Given the time period when Cinderella was made (1950), the timing was excellent for a lavish production, to say nothing of the fantasy that many young girls undoubtedly experienced of a handsome prince rescuing them, whisking them away from a life of doldrums to undying love. Female empowerment had not yet taken hold during the 1950’s, so the male rescuing female message was palpable and appealing to many. Dated not in the least, a story of true love overcoming hardship can always find an audience.

The colors and animations of the production are lush and powerful, oozing with perfection and drizzling with fantastic elements of romance and spectacular wealth. An example of this is the lavish ball at the palace- as Cinderella’s Fairy Godmother  transforms the young girl and her transportation into a magical fantasy of horses, gowns, and carriages, it is quite extravagant in its beauty.

Engaging, with a bit of humor mixed in, are the supporting characters of the three evil ladies and the bumbling Grand Duke- interestingly voiced by the same person as does the King. As Drizella and Anastasia attempt to impress Prince Charming, their awkward and haphazard mannerisms and scowls perfectly counterbalance the charm and grace of Cinderella in sometimes comical fashion.

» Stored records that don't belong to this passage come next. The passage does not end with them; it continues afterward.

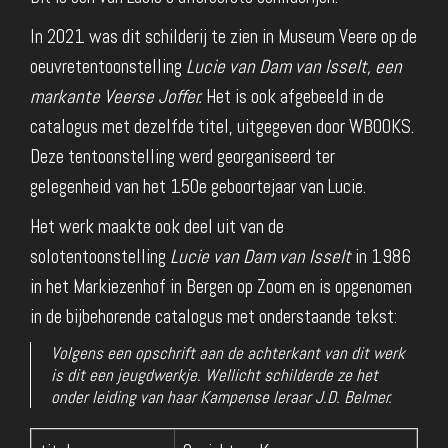
In 2021 was dit schilderij te zien in Museum Veere op de
oeuvretentoonstelling
Lucie van Dam van Isselt, een
markante Veerse Joffer.
Het is ook afgebeeld in de
catalogus met dezelfde titel, uitgegeven door WBOOKS.
Deze tentoonstelling werd georganiseerd ter
gelegenheid van het 150e geboortejaar van Lucie.
Het werk maakte ook deel uit van de
solotentoonstelling
Lucie van Dam van Isselt
in 1986
in het Markiezenhof in Bergen op Zoom en is opgenomen
in de bijbehorende catalogus met onderstaande tekst:
Volgens een opschrift aan de achterkant van dit werk
is dit een jeugdwerkje. Wellicht schilderde ze het
onder leiding van haar Kampense leraar J.D. Belmer.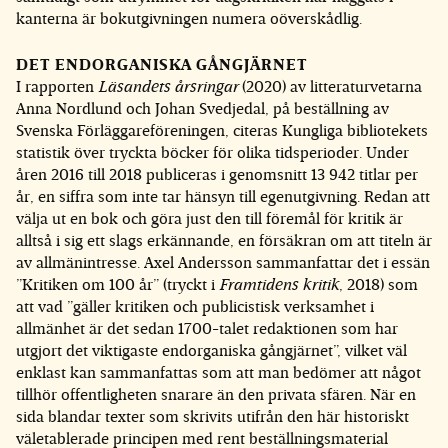
kanterna är bokutgivningen numera oöverskådlig.
DET ENDORGANISKA GÅNGJÄRNET
I rapporten
Läsandets årsringar
(2020) av litteraturvetarna
Anna Nordlund och Johan Svedjedal, på beställning av
Svenska Förläggareföreningen, citeras Kungliga bibliotekets
statistik över tryckta böcker för olika tidsperioder. Under
åren 2016 till 2018 publiceras i genomsnitt 13 942 titlar per
år, en siffra som inte tar hänsyn till egenutgivning. Redan att
välja ut en bok och göra just den till föremål för kritik är
alltså i sig ett slags erkännande, en försäkran om att titeln är
av allmänintresse. Axel Andersson sammanfattar det i essän
”Kritiken om 100 år” (tryckt i
Framtidens kritik
, 2018) som
att vad ”gäller kritiken och publicistisk verksamhet i
allmänhet är det sedan 1700-talet redaktionen som har
utgjort det viktigaste endorganiska gångjärnet”, vilket väl
enklast kan sammanfattas som att man bedömer att något
tillhör offentligheten snarare än den privata sfären. När en
sida blandar texter som skrivits utifrån den här historiskt
väletablerade principen med rent beställningsmaterial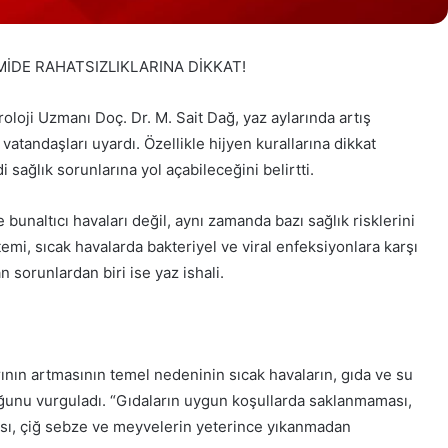
 MİDE RAHATSIZLIKLARINA DİKKAT!
loji Uzmanı Doç. Dr. M. Sait Dağ, yaz aylarında artış
tandaşları uyardı. Özellikle hijyen kurallarına dikkat
sağlık sorunlarına yol açabileceğini belirtti.
 bunaltıcı havaları değil, aynı zamanda bazı sağlık risklerini
temi, sıcak havalarda bakteriyel ve viral enfeksiyonlara karşı
n sorunlardan biri ise yaz ishali.
arının artmasının temel nedeninin sıcak havaların, gıda ve su
uğunu vurguladı. “Gıdaların uygun koşullarda saklanmaması,
ası, çiğ sebze ve meyvelerin yeterince yıkanmadan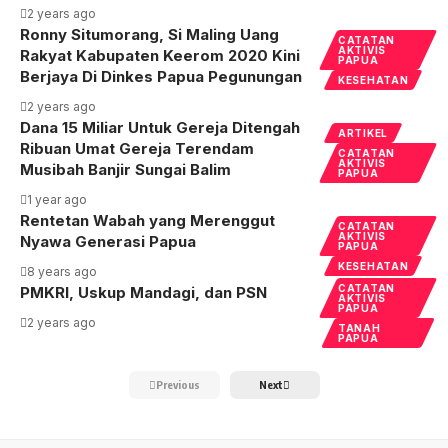
2 years ago
Ronny Situmorang, Si Maling Uang
CATATAN
AKTIVIS
Rakyat Kabupaten Keerom 2020 Kini
PAPUA
Berjaya Di Dinkes Papua Pegunungan
KESEHATAN
2 years ago
Dana 15 Miliar Untuk Gereja Ditengah
ARTIKEL
Ribuan Umat Gereja Terendam
CATATAN
AKTIVIS
Musibah Banjir Sungai Balim
PAPUA
1 year ago
Rentetan Wabah yang Merenggut
CATATAN
AKTIVIS
Nyawa Generasi Papua
PAPUA
KESEHATAN
8 years ago
CATATAN
PMKRI, Uskup Mandagi, dan PSN
AKTIVIS
PAPUA
2 years ago
TANAH
PAPUA
Previous
Next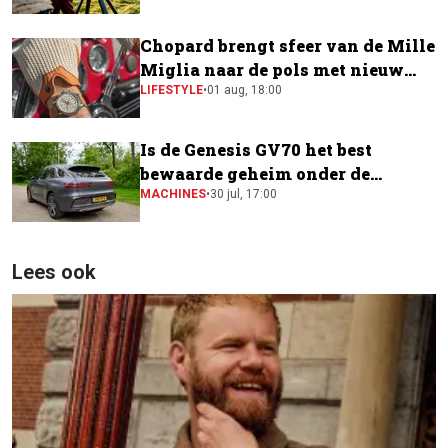
Chopard brengt sfeer van de Mille
Miglia naar de pols met nieuw
horloge
LIFESTYLE
•
01 aug, 18:00
Is de Genesis GV70 het best
bewaarde geheim onder de
elektrische SUV's?
MACHINES
•
30 jul, 17:00
Lees ook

Comparisons must be made to 1937’s masterpiece, Snow White and the Seven Dwarfs, and both films could easily be companion films to each other, being watched in sequence for better study and marveling about similarities. Both Snow White and Cinderella are purely “good” characters, singing lovely tunes, embracing animal friends and various forms of wildlife- they are both more or less also “saved” by men. In present day, instead of this being offensive or “old fashioned” , it still remains enchanting and a celebration of true love.

Cinderella is a treasure to be enjoyed after all of these years, never aging nor becoming dated or irrelevant, which is a true testament to the power of film. Carving a story of values and honesty, of hard work and of good payoff, generations of fans can appreciate this everlasting treasure.